● **What to do**
Pull every line from the records that has the word "atlantic" in it.

● **Supplied records**
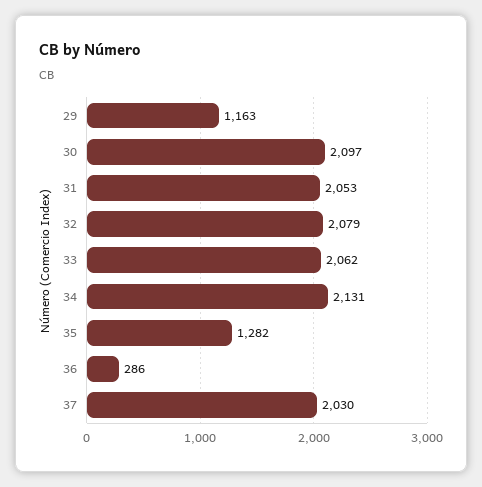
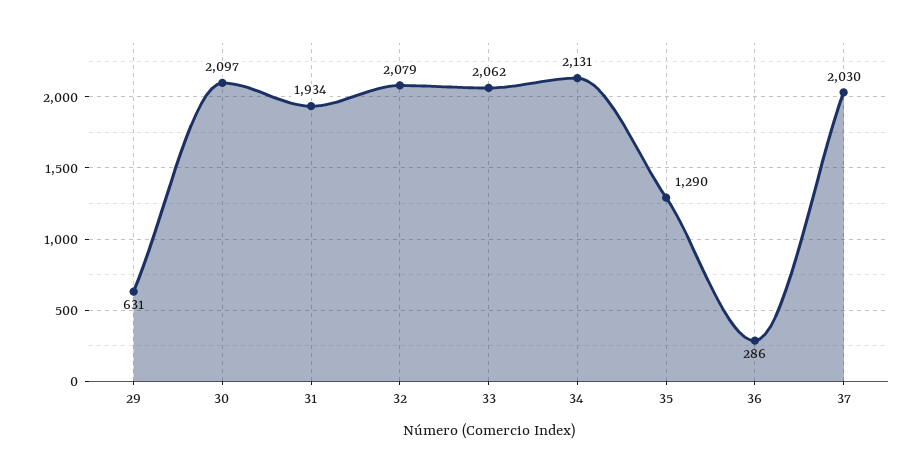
  {
-   "29": 1163,
+   "29": 631,
    "30": 2097,
-   "31": 2053,
+   "31": 1934,
    "32": 2079,
    "33": 2062,
    "34": 2131,
-   "35": 1282,
+   "35": 1290,
    "36": 286,
    "37": 2030
  }

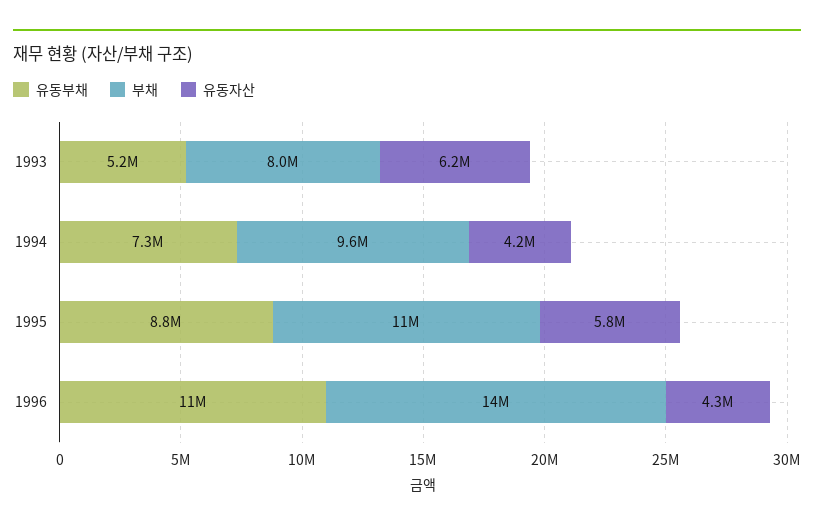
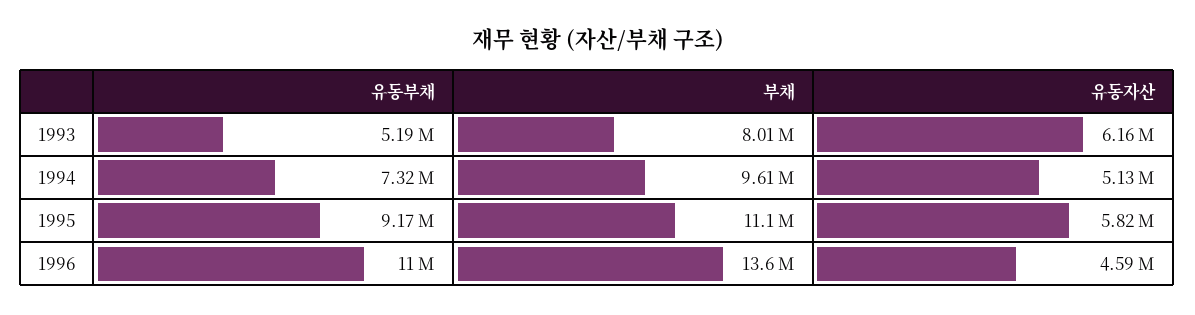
  {
    "유동부채": {
      "1993": 5190000,
      "1994": 7320000,
-     "1995": 8800000,
+     "1995": 9170000,
      "1996": 11000000
    },
    "부채": {
      "1993": 8010000,
      "1994": 9610000,
      "1995": 11100000,
      "1996": 13600000
    },
    "유동자산": {
      "1993": 6160000,
-     "1994": 4200000,
+     "1994": 5130000,
      "1995": 5820000,
-     "1996": 4300000
+     "1996": 4590000
    }
  }

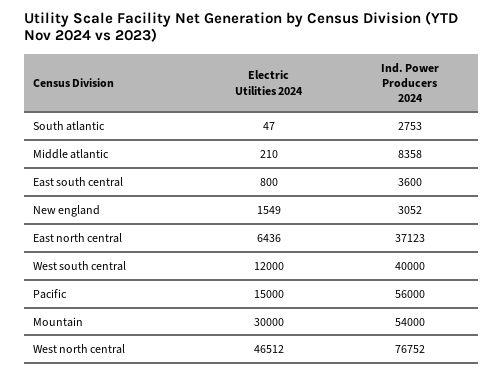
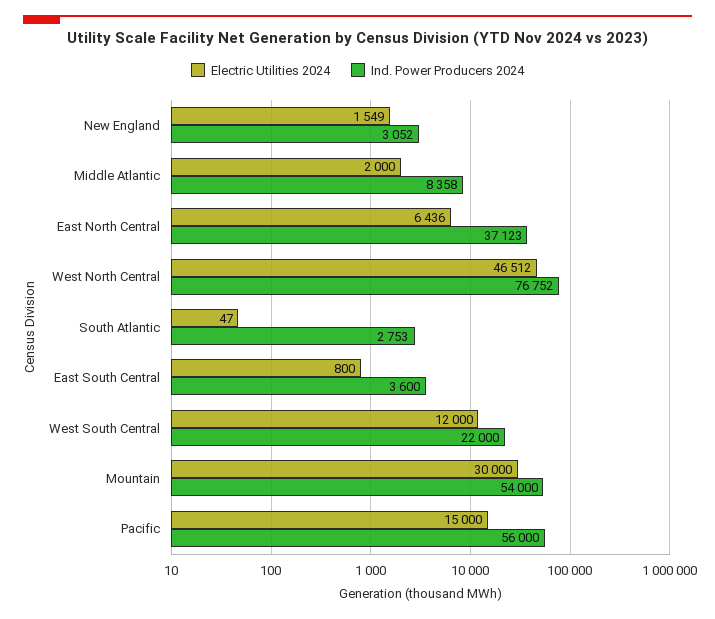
  {
    "Electric Utilities 2024": {
      "South atlantic": 47,
-     "Middle atlantic": 210,
+     "Middle atlantic": 2000,
      "East south central": 800,
      "New england": 1549,
      "East north central": 6436,
      "West south central": 12000,
      "Pacific": 15000,
      "Mountain": 30000,
      "West north central": 46512
    },
    "Ind. Power Producers 2024": {
      "South atlantic": 2753,
      "Middle atlantic": 8358,
      "East south central": 3600,
      "New england": 3052,
      "East north central": 37123,
-     "West south central": 40000,
+     "West south central": 22000,
      "Pacific": 56000,
      "Mountain": 54000,
      "West north central": 76752
    }
  }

● **Problem solution**
      "South atlantic": 47,
-     "Middle atlantic": 210,
+     "Middle atlantic": 2000,
      "South atlantic": 2753,
      "Middle atlantic": 8358,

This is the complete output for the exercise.